**To do**
Word for word, transcribe the data below from the line with "kunne hente din" to the line with "tand mere omkostningsfuld, men", keeping both of those lines.

**Exercise materials**
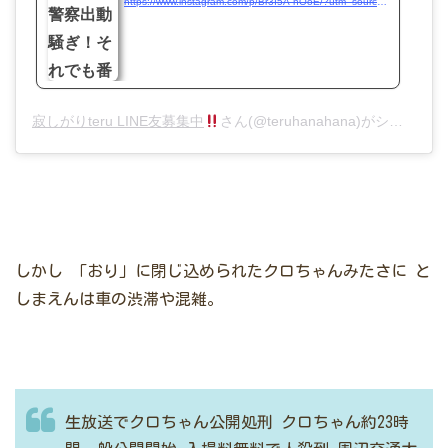
https://www.instagram.com/p/Br3I5A-nOoE/?utm_source=ig_embed&utm_medium=loading
寂しがりteru LINE友募集中
さん(@teruhanahana)がシェアした投稿 –
しかし
「おり」に閉じ込められたクロちゃんみたさに
と
しまえんは車の渋滞や混雑。
生放送でクロちゃん公開処刑
クロちゃん約23時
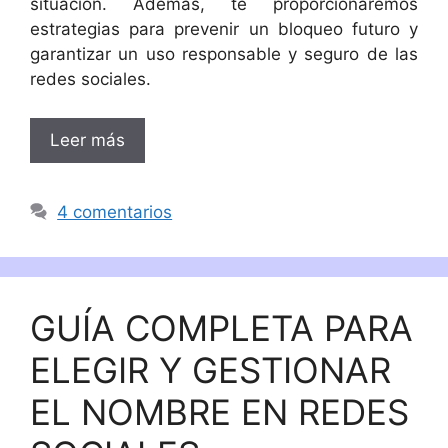
situación. Además, te proporcionaremos
estrategias para prevenir un bloqueo futuro y
garantizar un uso responsable y seguro de las
redes sociales.
Leer más
4 comentarios
GUÍA COMPLETA PARA
ELEGIR Y GESTIONAR
EL NOMBRE EN REDES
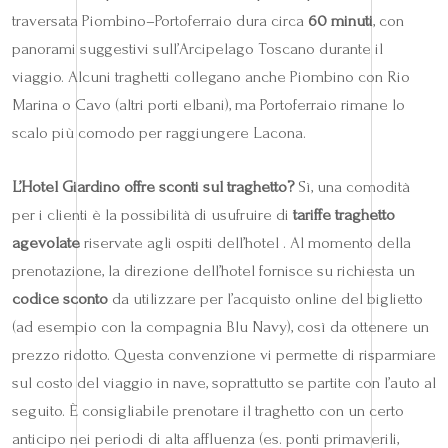
traversata Piombino–Portoferraio dura circa
60 minuti
, con
panorami suggestivi sull’Arcipelago Toscano durante il
viaggio. Alcuni traghetti collegano anche Piombino con Rio
Marina o Cavo (altri porti elbani), ma Portoferraio rimane lo
scalo più comodo per raggiungere Lacona.
L’Hotel Giardino offre sconti sul traghetto?
Sì, una comodità
per i clienti è la possibilità di usufruire di
tariffe traghetto
agevolate
riservate agli ospiti dell’hotel . Al momento della
prenotazione, la direzione dell’hotel fornisce su richiesta un
codice sconto
da utilizzare per l’acquisto online del biglietto
(ad esempio con la compagnia Blu Navy), così da ottenere un
prezzo ridotto. Questa convenzione vi permette di risparmiare
sul costo del viaggio in nave, soprattutto se partite con l’auto al
seguito. È consigliabile prenotare il traghetto con un certo
anticipo nei periodi di alta affluenza (es. ponti primaverili,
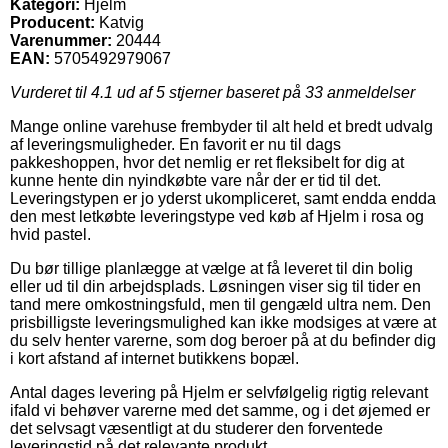
Kategori:
Hjelm
Producent:
Katvig
Varenummer:
20444
EAN:
5705492979067
Vurderet til
4.1
ud af 5 stjerner baseret på
33
anmeldelser
Mange online varehuse frembyder til alt held et bredt udvalg
af leveringsmuligheder. En favorit er nu til dags
pakkeshoppen, hvor det nemlig er ret fleksibelt for dig at
kunne hente din nyindkøbte vare når der er tid til det.
Leveringstypen er jo yderst ukompliceret, samt endda endda
den mest letkøbte leveringstype ved køb af Hjelm i rosa og
hvid pastel.
Du bør tillige planlægge at vælge at få leveret til din bolig
eller ud til din arbejdsplads. Løsningen viser sig til tider en
tand mere omkostningsfuld, men til gengæld ultra nem. Den
prisbilligste leveringsmulighed kan ikke modsiges at være at
du selv henter varerne, som dog beroer på at du befinder dig
i kort afstand af internet butikkens bopæl.
Antal dages levering på Hjelm er selvfølgelig rigtig relevant
ifald vi behøver varerne med det samme, og i det øjemed er
det selvsagt væsentligt at du studerer den forventede
leveringstid på det relevante produkt.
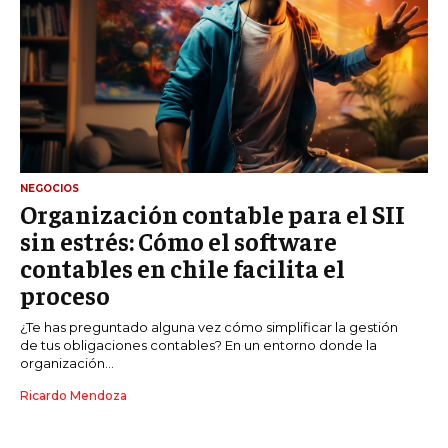
NEGOCIOS
Organización contable para el SII
sin estrés: Cómo el software
contables en chile facilita el
proceso
¿Te has preguntado alguna vez cómo simplificar la gestión
de tus obligaciones contables? En un entorno donde la
organización...
Ricardo Mendoza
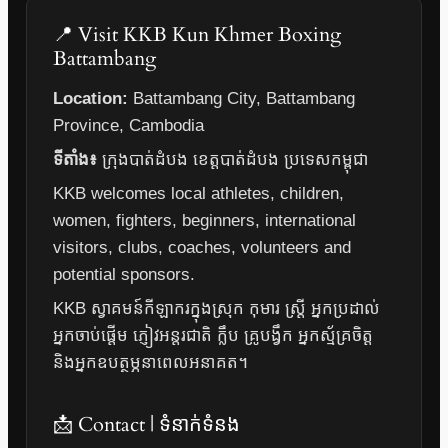
📍 Visit KKB Kun Khmer Boxing
Battambang
Location:
Battambang City, Battambang
Province, Cambodia
ទីតាំង៖
ក្រុងបាត់ដំបង ខេត្តបាត់ដំបង ប្រទេសកម្ពុជា
KKB welcomes local athletes, children,
women, fighters, beginners, international
visitors, clubs, coaches, volunteers and
potential sponsors.
KKB ស្វាគមន៍កីឡាករក្នុងស្រុក កុមារ ស្ត្រី អ្នកប្រដាល់
អ្នកចាប់ផ្តើម ភ្ញៀវអន្តរជាតិ ក្លឹប គ្រូបង្វឹក អ្នកស្ម័គ្រចិត្ត
និងអ្នកឧបត្ថម្ភនាពេលអនាគត។
📩 Contact | ទំនាក់ទំនង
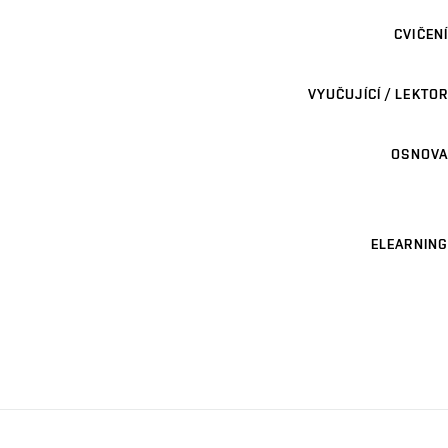
CVIČENÍ
VYUČUJÍCÍ / LEKTOR
OSNOVA
ELEARNING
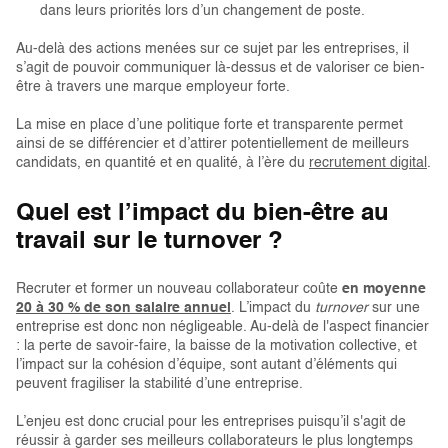
dans leurs priorités lors d’un changement de poste.
Au-delà des actions menées sur ce sujet par les entreprises, il
s’agit de pouvoir communiquer là-dessus et de valoriser ce bien-
être à travers une marque employeur forte.
La mise en place d’une politique forte et transparente permet
ainsi de se différencier et d’attirer potentiellement de meilleurs
candidats, en quantité et en qualité, à l’ère du
recrutement digital
.
Quel est l’impact du bien-être au
travail sur le turnover ?
Recruter et former un nouveau collaborateur coûte
en moyenne
20 à 30 % de son salaire annuel
. L’impact du
turnover
sur une
entreprise est donc non négligeable. Au-delà de l'aspect financier
: la perte de savoir-faire, la baisse de la motivation collective, et
l’impact sur la cohésion d’équipe, sont autant d’éléments qui
peuvent fragiliser la stabilité d’une entreprise.
L’enjeu est donc crucial pour les entreprises puisqu’il s'agit de
réussir à garder ses meilleurs collaborateurs le plus longtemps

**Task output**
kunne hente din nyindkøbte vare når der er tid til det.
Leveringstypen er jo yderst ukompliceret, samt endda endda
den mest letkøbte leveringstype ved køb af Hjelm i rosa og
hvid pastel.
Du bør tillige planlægge at vælge at få leveret til din bolig
eller ud til din arbejdsplads. Løsningen viser sig til tider en
tand mere omkostningsfuld, men til gengæld ultra nem. Den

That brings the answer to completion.